Ênio Silveira, grande figura do mundo editorial, ao ser entrevistado em 1990 para a coleção Editando o Editor da Com-Arte e Edusp, lembrou-se da caracterização do dilema vivido por todo bom editor feita por Orígenes Lessa no livro O Feijão e o Sonho, dizendo assim: “Se ele se dedica só ao feijão, ele não é bom editor. E se ele se dedica só ao sonho, ele quebra a cara muito rapidamente, numa sociedade capitalista ele está fadado ao insucesso. O contraponto feijão/sonho é que dá a justa medida da qualidade de um editor”.
Ênio Silveira (1925 - 1996) |
Ênio se refere a um tempo no Brasil em que as editoras – grandes ou pequenas - eram empresas familiares, geridas e administradas por uma equipe escolhida e comandada por um único chefe – o dono da empresa. Era ele, em última instância, que aprovava o desempenho econômico da empresa e o balanço entre o sonho e o feijão que almejava.
Nas últimas décadas, a reboque dos preceitos do neoliberalismo, da globalização e do aprofundamento da lógica do mercado, o cenário editorial começou a mudar com o fortalecimento do modelo empresarial que domina há tempos vários outros setores da economia. E, atualmente, grandes conglomerados empresariais orientam o mundo dos livros. São Sociedades Anônimas – grupos empresariais que contam com o aporte de capital de acionistas para o desenvolvimento e manutenção de suas atividades, e que, em contrapartida, dividem seus lucros com eles. Aos acionistas não importa os meios, desde que lícitos, que a empresa utiliza para ganhar dinheiro. Eles investem dinheiro apenas para vê-lo aumentar. As editoras que pertencem a esses grupos podem ser empresas de capital limitado, mas mesmo assim estão submetidas ao crivo econômico dos acionistas que apostam nas suas controladoras.

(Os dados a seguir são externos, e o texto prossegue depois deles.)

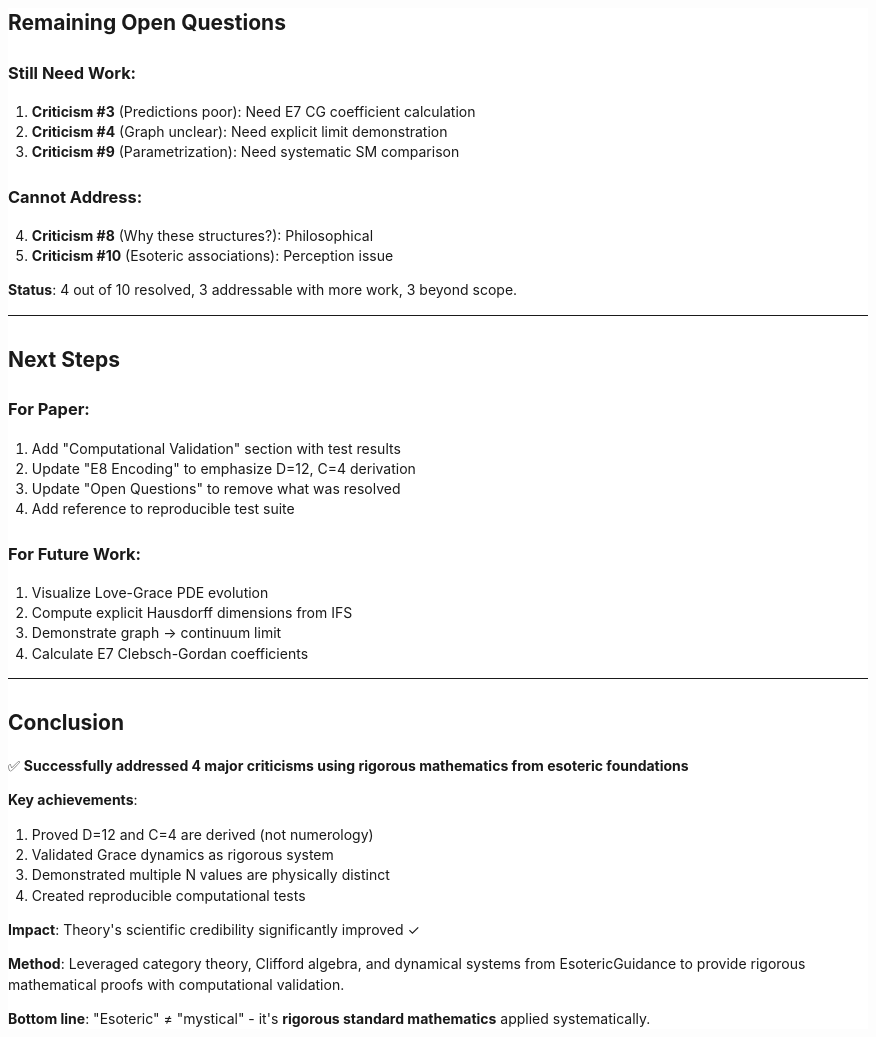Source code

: 
## Remaining Open Questions

### Still Need Work:

1. **Criticism #3** (Predictions poor): Need E7 CG coefficient calculation
2. **Criticism #4** (Graph unclear): Need explicit limit demonstration  
3. **Criticism #9** (Parametrization): Need systematic SM comparison

### Cannot Address:

4. **Criticism #8** (Why these structures?): Philosophical
5. **Criticism #10** (Esoteric associations): Perception issue

**Status**: 4 out of 10 resolved, 3 addressable with more work, 3 beyond scope.

---

## Next Steps

### For Paper:

1. Add "Computational Validation" section with test results
2. Update "E8 Encoding" to emphasize D=12, C=4 derivation
3. Update "Open Questions" to remove what was resolved
4. Add reference to reproducible test suite

### For Future Work:

1. Visualize Love-Grace PDE evolution
2. Compute explicit Hausdorff dimensions from IFS
3. Demonstrate graph → continuum limit
4. Calculate E7 Clebsch-Gordan coefficients

---

## Conclusion

✅ **Successfully addressed 4 major criticisms using rigorous mathematics from esoteric foundations**

**Key achievements**:
1. Proved D=12 and C=4 are derived (not numerology)
2. Validated Grace dynamics as rigorous system
3. Demonstrated multiple N values are physically distinct
4. Created reproducible computational tests

**Impact**: Theory's scientific credibility significantly improved ✓

**Method**: Leveraged category theory, Clifford algebra, and dynamical systems from EsotericGuidance to provide rigorous mathematical proofs with computational validation.

**Bottom line**: "Esoteric" ≠ "mystical" - it's **rigorous standard mathematics** applied systematically.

Ao contrário do que podia ocorrer no modelo de gestão familiar, atualmente a existência da empresa se justifica e se pauta apenas pela busca ao “feijão”. E, embora essas empresas mantenham selos de qualidade, eles estão ali apenas para lhes garantir alguma credibilidade como empresas de interesse cultural, além, é claro, de proporcionar alguns ganhos no nicho de mercado de consumidores mais exigentes.
O que interessa aos grandes conglomerados editoriais são os livros de grande vendagem, entre eles os best sellers. O lançamento desses livros é minuciosamente planejado para seduzir o comprador e conta com o apoio da mídia impressa e televisiva, muitas vezes sob controle do mesmo grupo que controla a editora.
Esse modelo gera uma competição completamente desigual e o que se vê é algumas editoras médias e pequenas optando por traduzir best sellers lançados por gigantes estrangeiras ou por se associarem entre si em pequenos aglomerados editoriais, com selos dedicados a ganhar migalhas no rastro do marketing e publicidade das gigantes, lançando livros tão semelhantes aos delas que chegam a ter capas que podem confundir o consumidor desprevenido, afoito pelo livro da moda.
O formato atual da Bienal está de acordo com esse modelo. A Câmara Brasileira do Livro, organizadora do evento, é uma entidade que pretende representar editoras de todos os tamanhos. Mas, ao se deixar levar pelo modelo em voga, reforça, por um lado, a atuação dos grandes grupos deixando as pequenas e médias editoras à sua própria sorte e, por outro lado, perde a oportunidade de colocar o público jovem em contato com outro tipo de literatura além da que ele já é assediado por amplas campanhas publicitárias. O evento torna-se um promotor de vendas daquilo que já é amplamente vendido. É a linguiça que faltava no feijão dos obesos.